I’m also a big fan of the sound effects in the game. The voice acting is spot on for each unit, with some great lines of dialogue (including guardsmen spouting “It’s dangerous to go alone, here take this!”). In addition, the combat sounds fantastic, with great explosions and gunfire effects. I’m not a huge fan of the in-game soundtrack though; although it perfectly suits the world, it isn’t memorable and can become pretty repetitive.

RPG or RTS, hmmm?

Keep Your Friends Close and Your Enemies Closer
Another big draw of the Dawn of War series is the multiplayer. It’s actually a very different beast to the single-player. Instead of controlling four teams RPG style, it’s a lot closer to Relic’s last game, Company of Heroes. You construct units and level up your base structure in order to build bigger and better units. There is a huge number of maps available to play and combined with the two modes (victory points and annihilate) means each battle is pretty different from the last. There are one or two issues. The main issue with it is that Company of Heroes does it all even better and is much more enjoyable. Additionally, the AI for multiplayer maps is rubbish as it spends most of its time sat in its base.

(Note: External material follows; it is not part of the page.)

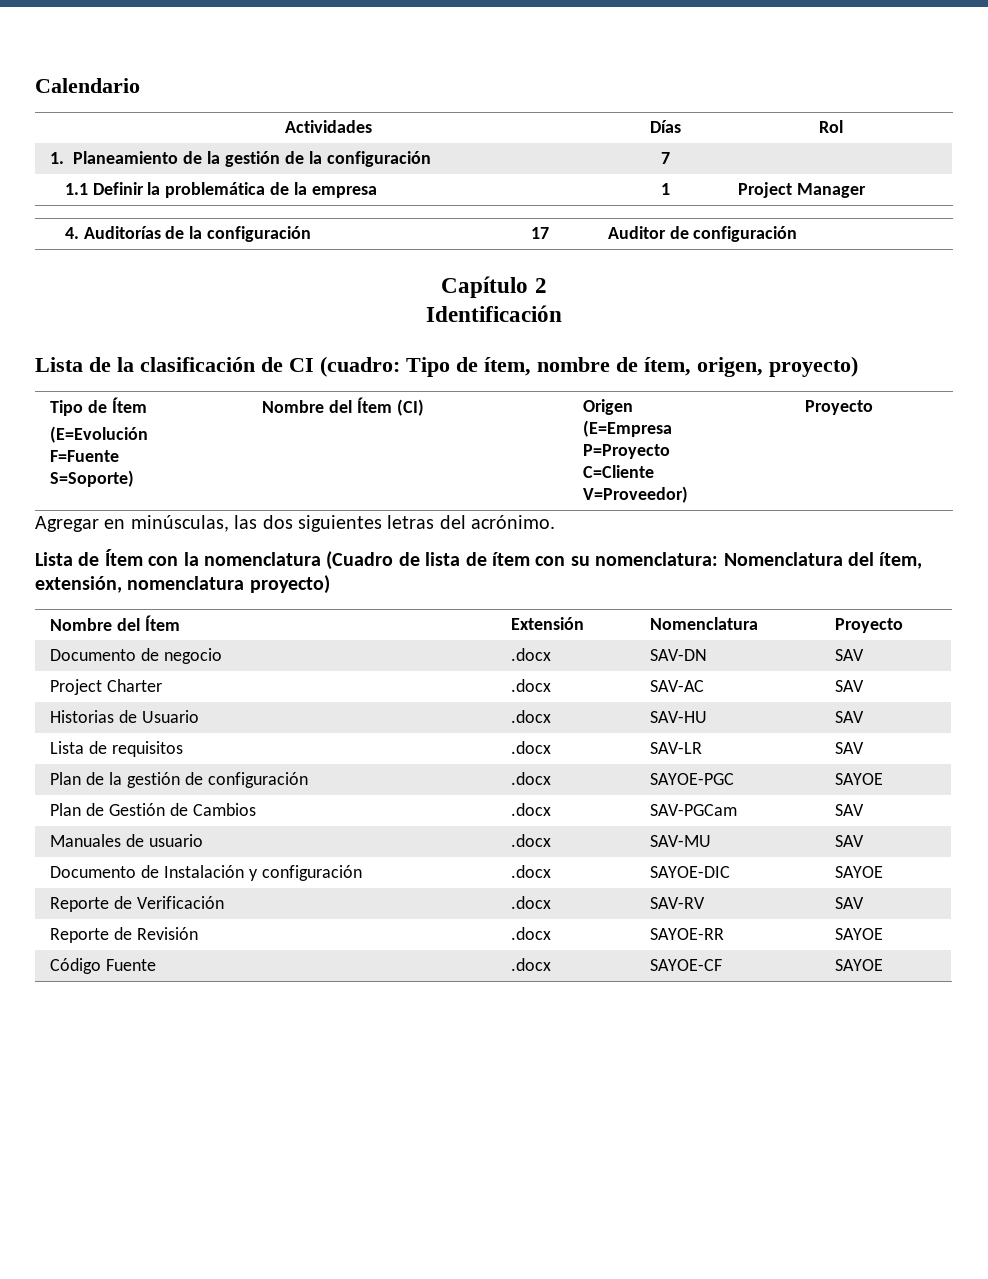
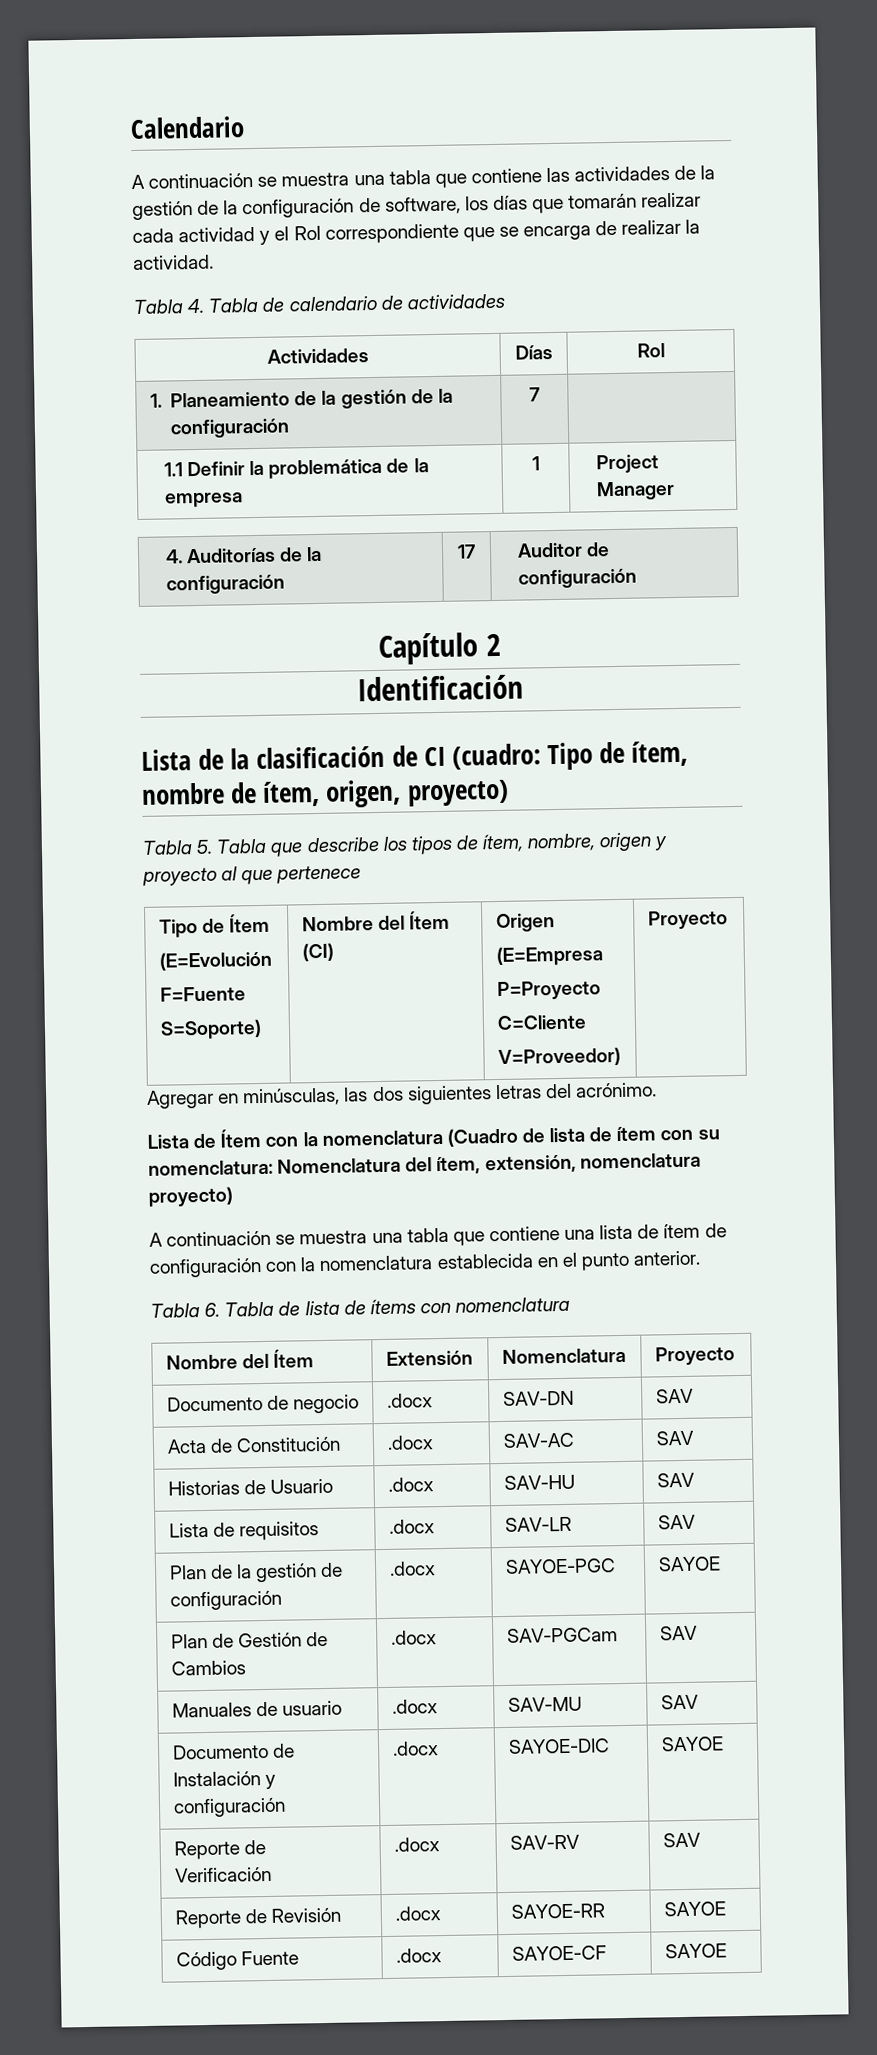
(140, 85) none -> [131,165,716,190] [132,192,702,221] [132,219,701,245] [133,254,214,271] [133,293,505,315] // A continuación se muestra una tabla que contiene las actividades de la gestión de la configuración de software, los días que tomarán realizar cada actividad y el Rol correspondiente que se encarga de realizar la actividad. // Tabla 4. Tabla de calendario de actividades
(858, 366) none -> [142,832,669,857] [142,865,362,886] // Tabla 5. Tabla que describe los tipos de ítem, nombre, origen y proyecto al que pertenece
(330, 584) none -> [149,1223,727,1247] [149,1250,702,1278] [150,1296,571,1318] // A continuación se muestra una tabla que contiene una lista de ítem de configuración con la nomenclatura establecida en el punto anterior. // Tabla 6. Tabla de lista de ítems con nomenclatura
[50,679,163,695] Project Charter -> [166,1436,341,1454] Acta de Constitución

Perhaps of greater interest is the Last Stand mode. After selecting your hero (one for each race) you join up with two other players to fight back hordes of enemies ranging from millions of Tyranids to a small group of heroes who are the exact mirror image of your own team. It’s a great mode that also has its own progression. As you play and gain more experience, you unlock even more gear to outfit your hero with. I actually think this is the better mode of multiplayer, as opposed to the standard fare of the main multiplayer game, this is a much more unique mode. Also, the constant RPG progression is greater fun long-term than simply playing battle after battle.


The Final Judgement
Retribution is the best entry in the Dawn of War II series by far. It is an excellent package with a huge number of modes and races to play with. I thoroughly recommend it as despite its shortcomings in the standard multiplayer department, the campaign and Last Stand more than make up for it.